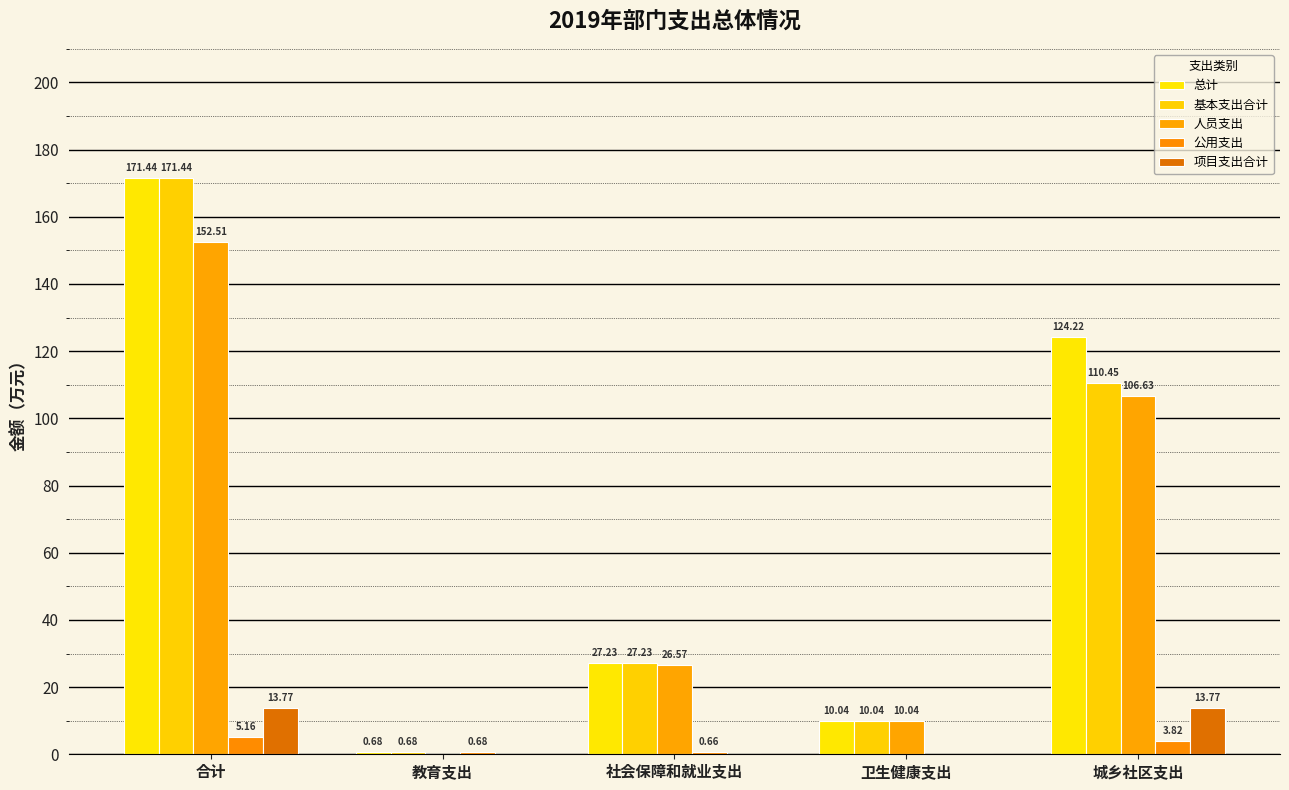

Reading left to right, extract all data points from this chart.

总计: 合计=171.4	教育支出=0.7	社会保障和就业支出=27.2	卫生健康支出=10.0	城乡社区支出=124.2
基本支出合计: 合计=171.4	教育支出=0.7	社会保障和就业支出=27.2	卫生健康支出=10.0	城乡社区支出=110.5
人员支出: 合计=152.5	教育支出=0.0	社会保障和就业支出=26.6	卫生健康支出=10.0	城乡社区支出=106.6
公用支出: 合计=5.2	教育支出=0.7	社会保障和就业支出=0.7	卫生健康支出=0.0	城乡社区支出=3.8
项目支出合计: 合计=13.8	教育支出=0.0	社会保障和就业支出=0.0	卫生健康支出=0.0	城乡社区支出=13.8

· · · · · · ·

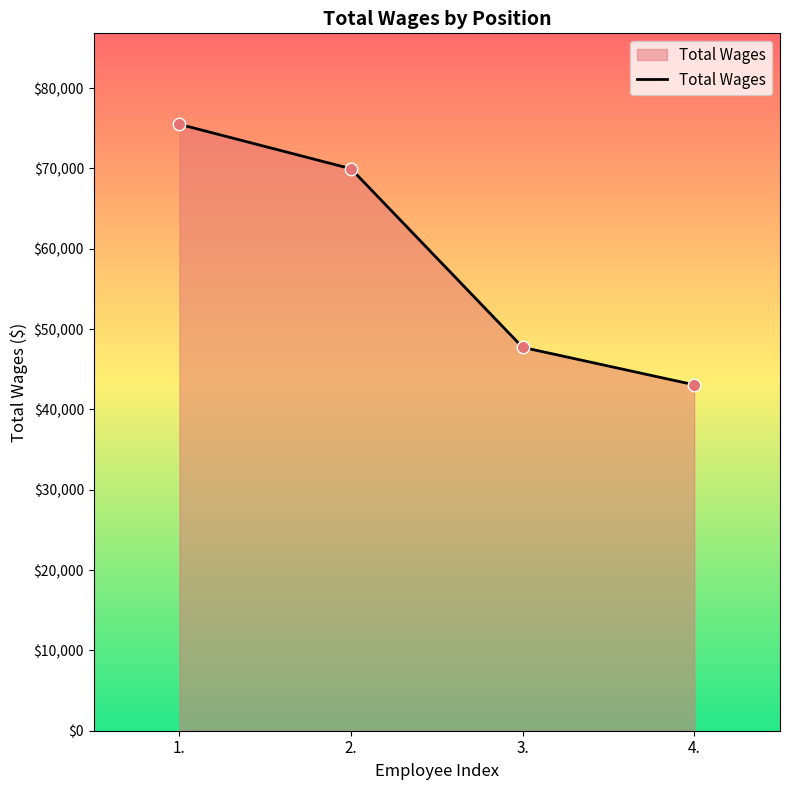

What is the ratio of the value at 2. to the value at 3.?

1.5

· · · · · · ·

**PROBLEM DETAILS:**
Identify every line in the records that contains the string "城乡社区支出" and copy each such line in full. Matching is case-sensitive.

**RESULT FOR THIS TASK:**
总计: 合计=171.4	教育支出=0.7	社会保障和就业支出=27.2	卫生健康支出=10.0	城乡社区支出=124.2
基本支出合计: 合计=171.4	教育支出=0.7	社会保障和就业支出=27.2	卫生健康支出=10.0	城乡社区支出=110.5
人员支出: 合计=152.5	教育支出=0.0	社会保障和就业支出=26.6	卫生健康支出=10.0	城乡社区支出=106.6
公用支出: 合计=5.2	教育支出=0.7	社会保障和就业支出=0.7	卫生健康支出=0.0	城乡社区支出=3.8
项目支出合计: 合计=13.8	教育支出=0.0	社会保障和就业支出=0.0	卫生健康支出=0.0	城乡社区支出=13.8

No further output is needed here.